Here's the way I see it. Our brains are made up of neurons, most of them dormant. Throughout our lives these neurons connect to each other to form the working part of our brain. This happens in an integrated way, forming a neural network that might resemble a sea-sponge. As we integrate new experiences, dormant neurons become active by making connections between already active neurons. I think of this as new roads being built in my town that enable me to save time and energy whenever I'm running errands. Of course there are downsides to having more roads in your town, but this doesn't apply to your brain because it is almost 100% neural tissue.

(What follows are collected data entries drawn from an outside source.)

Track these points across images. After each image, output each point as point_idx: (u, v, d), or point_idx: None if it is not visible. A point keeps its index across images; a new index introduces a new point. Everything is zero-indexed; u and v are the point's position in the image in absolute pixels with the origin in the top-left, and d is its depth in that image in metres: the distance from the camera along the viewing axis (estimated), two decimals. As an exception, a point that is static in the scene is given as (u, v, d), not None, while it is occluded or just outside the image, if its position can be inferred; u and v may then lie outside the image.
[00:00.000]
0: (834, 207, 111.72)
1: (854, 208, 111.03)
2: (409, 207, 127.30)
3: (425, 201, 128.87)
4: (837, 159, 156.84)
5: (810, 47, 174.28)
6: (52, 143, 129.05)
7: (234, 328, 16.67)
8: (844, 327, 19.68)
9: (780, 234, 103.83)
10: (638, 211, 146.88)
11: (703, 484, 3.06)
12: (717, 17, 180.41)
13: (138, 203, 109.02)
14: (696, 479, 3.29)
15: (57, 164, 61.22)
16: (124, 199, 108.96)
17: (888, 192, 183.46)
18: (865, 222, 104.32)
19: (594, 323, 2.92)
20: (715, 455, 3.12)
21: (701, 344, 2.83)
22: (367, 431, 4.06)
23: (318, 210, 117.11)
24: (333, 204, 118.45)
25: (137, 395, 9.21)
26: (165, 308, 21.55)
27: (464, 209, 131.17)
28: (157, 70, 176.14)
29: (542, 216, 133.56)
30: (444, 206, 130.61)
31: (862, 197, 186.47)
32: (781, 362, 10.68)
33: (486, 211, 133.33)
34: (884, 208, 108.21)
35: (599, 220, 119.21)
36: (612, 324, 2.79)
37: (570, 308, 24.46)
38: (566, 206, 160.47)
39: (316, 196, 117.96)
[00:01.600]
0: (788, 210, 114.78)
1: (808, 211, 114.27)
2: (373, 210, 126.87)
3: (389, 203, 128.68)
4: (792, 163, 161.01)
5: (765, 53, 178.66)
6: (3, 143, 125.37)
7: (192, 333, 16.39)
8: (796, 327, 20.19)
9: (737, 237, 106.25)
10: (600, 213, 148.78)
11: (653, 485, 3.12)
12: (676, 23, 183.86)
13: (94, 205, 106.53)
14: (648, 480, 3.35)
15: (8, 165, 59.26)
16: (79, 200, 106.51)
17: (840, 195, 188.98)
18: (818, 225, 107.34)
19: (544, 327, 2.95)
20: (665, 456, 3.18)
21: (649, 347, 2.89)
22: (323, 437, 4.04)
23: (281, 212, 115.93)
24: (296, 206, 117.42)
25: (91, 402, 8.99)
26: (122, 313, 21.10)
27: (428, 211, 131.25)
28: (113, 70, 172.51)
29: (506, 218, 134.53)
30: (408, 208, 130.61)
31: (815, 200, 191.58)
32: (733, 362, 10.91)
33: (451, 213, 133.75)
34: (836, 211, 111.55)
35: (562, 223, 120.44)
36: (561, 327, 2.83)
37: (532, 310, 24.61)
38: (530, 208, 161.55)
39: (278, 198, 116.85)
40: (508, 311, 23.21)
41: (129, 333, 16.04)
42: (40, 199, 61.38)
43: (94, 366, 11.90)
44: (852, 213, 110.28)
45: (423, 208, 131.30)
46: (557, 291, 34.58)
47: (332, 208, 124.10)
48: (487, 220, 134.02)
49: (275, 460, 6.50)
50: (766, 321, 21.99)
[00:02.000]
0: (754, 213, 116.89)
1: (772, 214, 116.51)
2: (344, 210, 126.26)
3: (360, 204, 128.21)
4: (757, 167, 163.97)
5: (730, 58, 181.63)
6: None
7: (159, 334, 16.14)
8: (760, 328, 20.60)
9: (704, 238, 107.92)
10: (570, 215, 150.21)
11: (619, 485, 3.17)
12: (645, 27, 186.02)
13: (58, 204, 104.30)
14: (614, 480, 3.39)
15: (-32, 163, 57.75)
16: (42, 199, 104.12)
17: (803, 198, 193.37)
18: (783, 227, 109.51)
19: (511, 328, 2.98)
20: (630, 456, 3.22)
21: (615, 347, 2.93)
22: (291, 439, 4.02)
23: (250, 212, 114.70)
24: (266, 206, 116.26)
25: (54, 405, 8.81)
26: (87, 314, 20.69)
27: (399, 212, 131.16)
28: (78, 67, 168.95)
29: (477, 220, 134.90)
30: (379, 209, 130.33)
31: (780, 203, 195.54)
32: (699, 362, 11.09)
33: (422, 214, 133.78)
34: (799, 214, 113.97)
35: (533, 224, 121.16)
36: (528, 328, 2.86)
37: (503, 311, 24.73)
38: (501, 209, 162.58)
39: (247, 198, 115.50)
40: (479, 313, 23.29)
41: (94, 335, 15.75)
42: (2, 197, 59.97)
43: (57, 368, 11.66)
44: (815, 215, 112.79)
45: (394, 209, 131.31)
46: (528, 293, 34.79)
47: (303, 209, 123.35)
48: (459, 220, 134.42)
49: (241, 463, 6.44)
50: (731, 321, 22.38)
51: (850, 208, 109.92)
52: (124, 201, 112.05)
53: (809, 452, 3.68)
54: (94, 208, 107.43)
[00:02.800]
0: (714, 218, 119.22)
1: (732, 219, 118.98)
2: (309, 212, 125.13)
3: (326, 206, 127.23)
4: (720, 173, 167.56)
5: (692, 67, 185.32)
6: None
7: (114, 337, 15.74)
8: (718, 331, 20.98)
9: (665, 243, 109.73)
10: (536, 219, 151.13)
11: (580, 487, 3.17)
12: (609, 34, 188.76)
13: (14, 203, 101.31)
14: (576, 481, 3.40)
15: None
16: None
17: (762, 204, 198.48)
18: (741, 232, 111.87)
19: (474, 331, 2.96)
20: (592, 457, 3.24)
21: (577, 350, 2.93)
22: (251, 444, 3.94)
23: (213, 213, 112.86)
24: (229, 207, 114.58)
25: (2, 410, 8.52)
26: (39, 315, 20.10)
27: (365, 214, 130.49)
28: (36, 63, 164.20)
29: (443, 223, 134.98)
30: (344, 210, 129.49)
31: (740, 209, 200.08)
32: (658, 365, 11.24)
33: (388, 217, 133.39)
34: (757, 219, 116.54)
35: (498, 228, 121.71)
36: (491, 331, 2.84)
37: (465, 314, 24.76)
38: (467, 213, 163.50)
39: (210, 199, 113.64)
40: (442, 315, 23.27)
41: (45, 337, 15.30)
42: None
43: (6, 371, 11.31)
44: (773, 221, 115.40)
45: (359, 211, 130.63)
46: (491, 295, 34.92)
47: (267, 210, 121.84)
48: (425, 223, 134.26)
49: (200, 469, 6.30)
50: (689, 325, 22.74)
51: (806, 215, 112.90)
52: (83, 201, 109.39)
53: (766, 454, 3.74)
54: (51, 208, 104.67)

As long as I'm on the topic of neural networks, I'd like point out something I find absolutely wonderful. If you look at an image of a neural network, a satellite image of all the man-made light on earth at night, and a star map of the known universe, you will find striking similarities. You can also find this fundamental structure in many other places in nature, certain types of mold and fungus, sunlight on the surface of a pool, cobwebs - a wonderful example of how interconnected everything in our universe seems to be.

To flow is to live

In reference to self-improvement and dealing with problems:
"Never change things by fighting the existing reality. To change something, build a new model that makes the existing model obsolete."
- Buckminster Fuller

"Don't ask yourself what the world needs. Ask yourself what makes you come alive, and then go and do that. Because what the world needs is people who have come alive."
- Howard Thurman

"Remember, this is your one precious life. It's okay to take risks. The world is a safe place where everything happens in perfect synchronicity. The more we breathe, live in balance, and respect nature and ourselves, the more likely we will be in the right place at the right time, all the time."
- Unknown

And if all that isn't enough to take me away from this computer and get on with my latest pursuit, here's a quote made famous by Nelson Mandela that I've always found very true and inspiring, if a bit hard to swallow:

"Our deepest fear is not that we are inadequate. Our deepest fear is that we are powerful beyond measure. It is our light, not our darkness, that most frightens us. We ask ourselves, who am I to be brilliant, gorgeous, talented, and fabulous? Actually, who are you not to be? You are a child of God. Your playing small doesn't serve the world. There's nothing enlightened about shrinking so that other people won't feel insecure around you. We are born to make manifest the glory of God that is within us. It's not just in some of us, it's in everyone. And as we let our own light shine, we unconsciously give other people permission to do the same. As we are liberated from our own fear, our presence automatically liberates others.